Amino acid prevents muscle breakdown

A study published in the December 2005 issue of The Journal of Physiology reported the findings of researchers at the Human Nutrition Research Centre Clermont-Ferrand and Institut National de la Recherche Agronomique in France that adding the amino acid leucine to older individuals' diets could help prevent the muscle breakdown that occurs with aging. After age 40, humans lose 0.5 to 2 percent of their muscle tissue per year.

In the current research, Lydie Combaret and colleagues studied muscle breakdown in young and old rats. Immediately after amino acids are consumed, muscle protein degradation slows and protein synthesis increases. This process is less effective in older animals, resulting in increased breakdown and slower synthesis. While it had been demonstrated that leucine could improve protein synthesis, the amino acid's effect on breakdown had not been previously determined.

They found that the slow in degradation following a meal did not occur in the older rats, but adding leucine to the diet restored breakdown in older animals to that of younger rats. The authors believe that the problem results from a defect in the machinery that breaks down contractile muscle protein. Senior co-author Didier Attaix commented, "Preventing muscle wasting is a major socio-economic and public health issue, that we may be able to combat with a leucine-rich diet."

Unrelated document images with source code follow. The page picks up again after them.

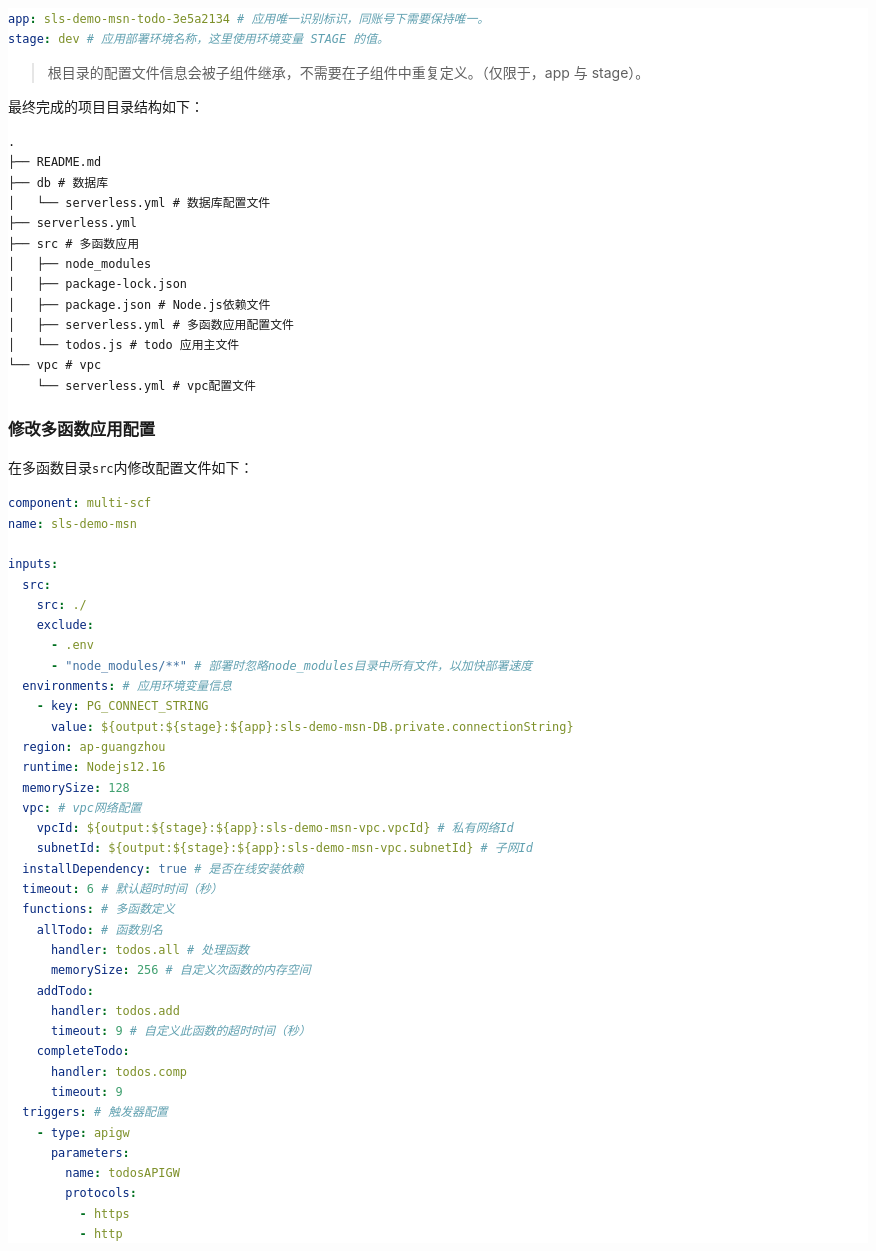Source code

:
 ```yml
app: sls-demo-msn-todo-3e5a2134 # 应用唯一识别标识，同账号下需要保持唯一。
stage: dev # 应用部署环境名称，这里使用环境变量 STAGE 的值。
```

> 根目录的配置文件信息会被子组件继承，不需要在子组件中重复定义。（仅限于，app 与 stage）。

最终完成的项目目录结构如下：

```
.
├── README.md
├── db # 数据库
│   └── serverless.yml # 数据库配置文件
├── serverless.yml
├── src # 多函数应用
│   ├── node_modules
│   ├── package-lock.json
│   ├── package.json # Node.js依赖文件
│   ├── serverless.yml # 多函数应用配置文件
│   └── todos.js # todo 应用主文件
└── vpc # vpc
    └── serverless.yml # vpc配置文件
```

### 修改多函数应用配置

在多函数目录`src`内修改配置文件如下：

```yml
component: multi-scf
name: sls-demo-msn

inputs:
  src:
    src: ./
    exclude:
      - .env
      - "node_modules/**" # 部署时忽略node_modules目录中所有文件，以加快部署速度
  environments: # 应用环境变量信息
    - key: PG_CONNECT_STRING
      value: ${output:${stage}:${app}:sls-demo-msn-DB.private.connectionString}
  region: ap-guangzhou
  runtime: Nodejs12.16
  memorySize: 128
  vpc: # vpc网络配置
    vpcId: ${output:${stage}:${app}:sls-demo-msn-vpc.vpcId} # 私有网络Id
    subnetId: ${output:${stage}:${app}:sls-demo-msn-vpc.subnetId} # 子网Id
  installDependency: true # 是否在线安装依赖
  timeout: 6 # 默认超时时间（秒）
  functions: # 多函数定义
    allTodo: # 函数别名
      handler: todos.all # 处理函数
      memorySize: 256 # 自定义次函数的内存空间
    addTodo:
      handler: todos.add
      timeout: 9 # 自定义此函数的超时时间（秒）
    completeTodo:
      handler: todos.comp
      timeout: 9
  triggers: # 触发器配置
    - type: apigw
      parameters:
        name: todosAPIGW
        protocols:
          - https
          - http
```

In an accompanying "Perspectives" article in the same issue of the journal, Michael J Rennie summarized, "When old rats are fed a diet which is supplemented with leucine, there is what amounts to a rejuvenation of the normal postprandial inhibition of muscle protein breakdown . . . This is exciting because it strengthens the idea of a co-ordinated linkage between the meal-related stimulation of protein synthesis and the inhibition of breakdown."